Особенно ясно они обе ощутили это - причем каждая знала, что то же ощущает и другая - в день, когда Бландуа явился проститься с семейством Доррит перед отъездом из Венеции. Миссис Гоуэн тоже приехала с прощальным визитом, и он застал их вдвоем; никого, кроме Крошки Доррит, не было дома. Они и пяти минут не пробыли вместе до его прихода, но странное выражение его лица как будто сказало им: "Ага! Вы собрались разговаривать обо мне. Так вот, теперь это вам не удастся".
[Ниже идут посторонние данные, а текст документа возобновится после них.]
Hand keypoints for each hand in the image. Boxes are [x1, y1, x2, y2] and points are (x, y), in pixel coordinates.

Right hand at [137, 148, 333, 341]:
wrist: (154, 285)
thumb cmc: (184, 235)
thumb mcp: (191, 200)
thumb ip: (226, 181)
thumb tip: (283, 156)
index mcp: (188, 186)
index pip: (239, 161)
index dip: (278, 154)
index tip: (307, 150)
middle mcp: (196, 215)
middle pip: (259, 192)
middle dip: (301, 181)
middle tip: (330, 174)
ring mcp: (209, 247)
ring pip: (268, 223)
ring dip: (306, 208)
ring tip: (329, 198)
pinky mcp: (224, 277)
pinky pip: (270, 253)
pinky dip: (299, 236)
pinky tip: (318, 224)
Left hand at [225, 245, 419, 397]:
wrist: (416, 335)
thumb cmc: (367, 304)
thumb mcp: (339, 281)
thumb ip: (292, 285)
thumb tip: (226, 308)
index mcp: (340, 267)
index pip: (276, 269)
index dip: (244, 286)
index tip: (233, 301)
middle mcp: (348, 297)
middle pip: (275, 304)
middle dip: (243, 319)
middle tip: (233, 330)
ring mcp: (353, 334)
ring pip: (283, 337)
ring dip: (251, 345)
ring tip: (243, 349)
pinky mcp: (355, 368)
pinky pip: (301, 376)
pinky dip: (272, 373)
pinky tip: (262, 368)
- Гоуэн заедет за вами? - спросил Бландуа со своей постоянной усмешкой.
Миссис Гоуэн отвечала, что нет, он не заедет.
- Не заедет! - сказал Бландуа. - Тогда, надеюсь, вы позволите вашему покорному слуге проводить вас домой?
- Благодарю вас, но я еду не домой.
- Не домой! - сказал Бландуа. - Как вы меня огорчили!
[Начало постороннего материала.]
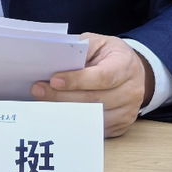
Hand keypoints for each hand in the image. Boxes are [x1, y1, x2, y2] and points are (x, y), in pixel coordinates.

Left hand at [30, 33, 152, 137]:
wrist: (132, 71)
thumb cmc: (109, 55)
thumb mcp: (97, 42)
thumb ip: (79, 50)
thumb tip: (55, 61)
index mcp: (125, 65)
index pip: (102, 76)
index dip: (77, 80)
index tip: (54, 80)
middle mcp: (131, 90)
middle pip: (94, 100)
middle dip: (63, 96)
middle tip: (39, 90)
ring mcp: (128, 111)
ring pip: (93, 117)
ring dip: (66, 111)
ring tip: (44, 103)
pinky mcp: (121, 126)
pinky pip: (95, 128)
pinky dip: (75, 122)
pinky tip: (59, 114)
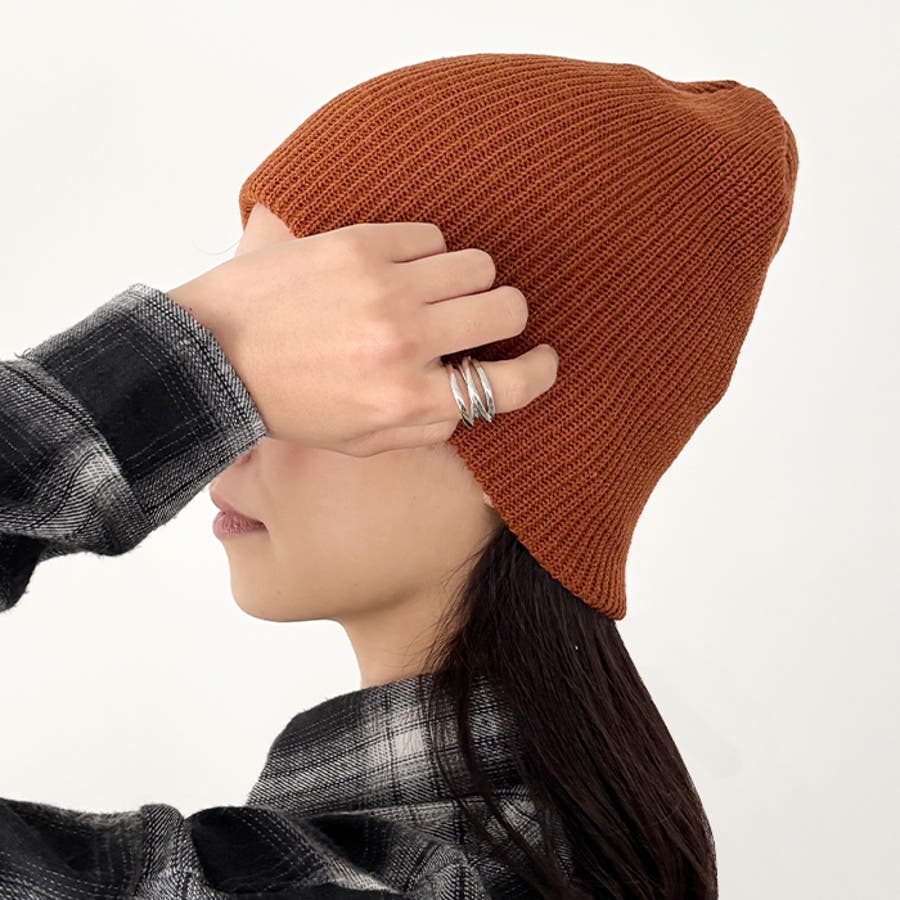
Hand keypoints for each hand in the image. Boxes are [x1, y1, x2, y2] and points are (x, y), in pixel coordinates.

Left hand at [167, 222, 558, 455]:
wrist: (214, 355)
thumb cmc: (289, 405)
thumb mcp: (362, 442)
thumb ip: (429, 427)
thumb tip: (479, 400)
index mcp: (407, 401)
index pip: (509, 385)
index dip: (541, 371)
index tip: (544, 359)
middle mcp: (405, 343)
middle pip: (507, 309)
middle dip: (504, 316)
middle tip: (476, 319)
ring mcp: (384, 289)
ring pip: (477, 265)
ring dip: (466, 281)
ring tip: (432, 292)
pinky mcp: (360, 245)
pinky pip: (432, 236)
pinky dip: (426, 254)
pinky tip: (398, 270)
Возможно, он и в самом деле огорчился; но не настолько, чтобы удалиться и оставить их вдвоем. Усевшись поплотнее, он повел светскую беседу, пересыпая ее блестками остроумия и галантности; но за всем этим им словно бы слышалось: "Не выйдет, не выйдет, милые дамы! Вам так и не удастся поговорить обо мне!"
Он внушал им это так многозначительно и с такой дьявольской настойчивостью, что в конце концов миссис Гоуэн не выдержала и стала прощаться. Он предложил ей руку, чтобы помочь спуститься с лестницы, но она, крепче сжав пальцы Крошки Доррит в своей руке, возразила:
- Нет, благодарю вас. Но вы меня очень обяжете, если потрудитесь взглянуть, здесь ли моя гондола.
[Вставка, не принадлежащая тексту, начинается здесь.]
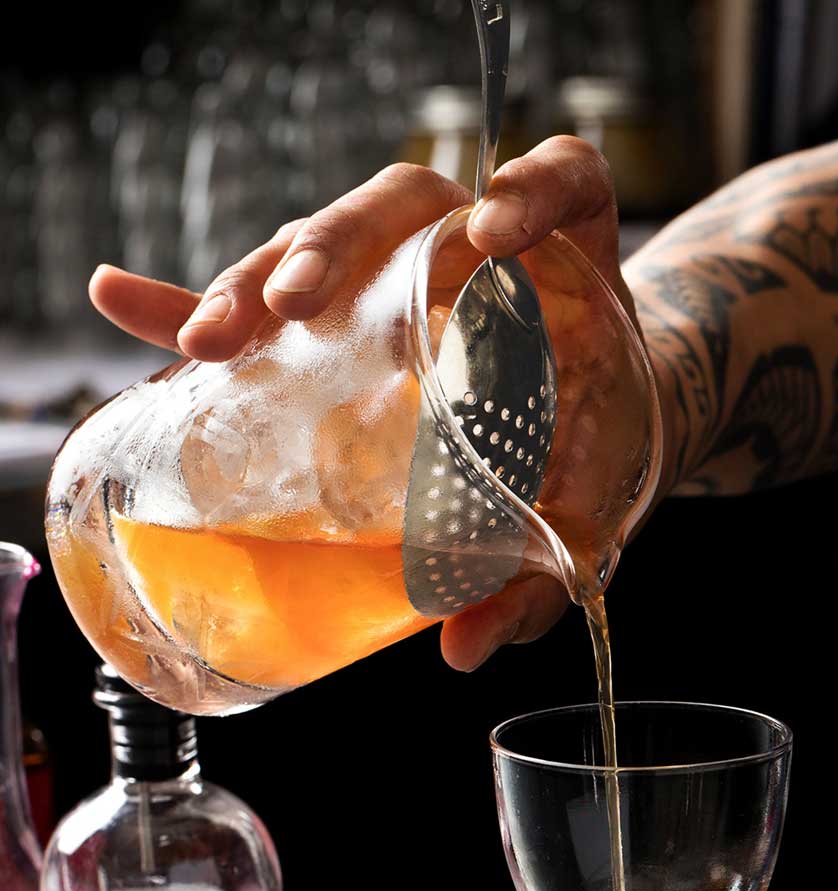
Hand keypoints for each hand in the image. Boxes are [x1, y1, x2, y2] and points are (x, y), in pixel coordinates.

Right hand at [89, 137, 627, 670]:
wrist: (583, 455)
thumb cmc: (590, 469)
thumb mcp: (576, 520)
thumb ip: (539, 579)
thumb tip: (465, 647)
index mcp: (570, 276)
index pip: (565, 181)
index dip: (534, 183)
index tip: (493, 233)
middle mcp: (480, 257)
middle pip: (404, 204)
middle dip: (338, 243)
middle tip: (297, 306)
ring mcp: (405, 280)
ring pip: (328, 242)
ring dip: (262, 275)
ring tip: (215, 334)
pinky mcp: (348, 322)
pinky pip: (271, 302)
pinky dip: (198, 300)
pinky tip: (130, 306)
Ему ничего не оставалось, как только идти вниз первым. Когда он, со шляпой в руке, стал спускаться с лестницы, миссис Гоуэн торопливо шепнула:
- Это он отравил Льва.
- А мистер Гоуэн знает? - шепотом же спросила Крошка Доррит.
- Никто не знает. Не смотрите на меня; смотрите ему вслед. Он сейчас оглянется. Никто не знает, но я совершенно уверена, что это он. А вы как думаете?
- Я - да, мне тоже кажется, - отвечала Крошка Доррит.
- Генри к нему расположен и не хочет замечать в нем ничего дурного; Генри сам так добр и благороден. Но мы с вами знаем, что оценили этого человека по заслугам. Он говорил Генри, что собака уже была отравлена, когда вдруг с такой яростью набросилась на него. Генри верит, а мы не верим. Смотрите, он прислушивается, но он отсюда ничего не может услышать. До свиданья, дорогая моя! До свиданья!
Последнее было сказано вслух, так как в это время Бландуа, дойдя до последней ступеньки, остановился, повернул голову и устремил на них настороженный взгляд. Хоть губы его любезно улыбались, но улыбка эта была такого сорта, что истинный человеколюбец при виде ее испытал бы сильнейшее желание привязать ему на шею булыжник и столкнуть его в воду, журчавшую за темным сводчатым проходом, в конце которого он стоял. Но так как подобного благодетеля рода людского поблизости не случилось, Бландуа усадил миссис Гоуэн в гондолу, постоял, глядя ей вслед, покуда она не скрылась за поворотом, а затем и сам отбыл в том же направлении.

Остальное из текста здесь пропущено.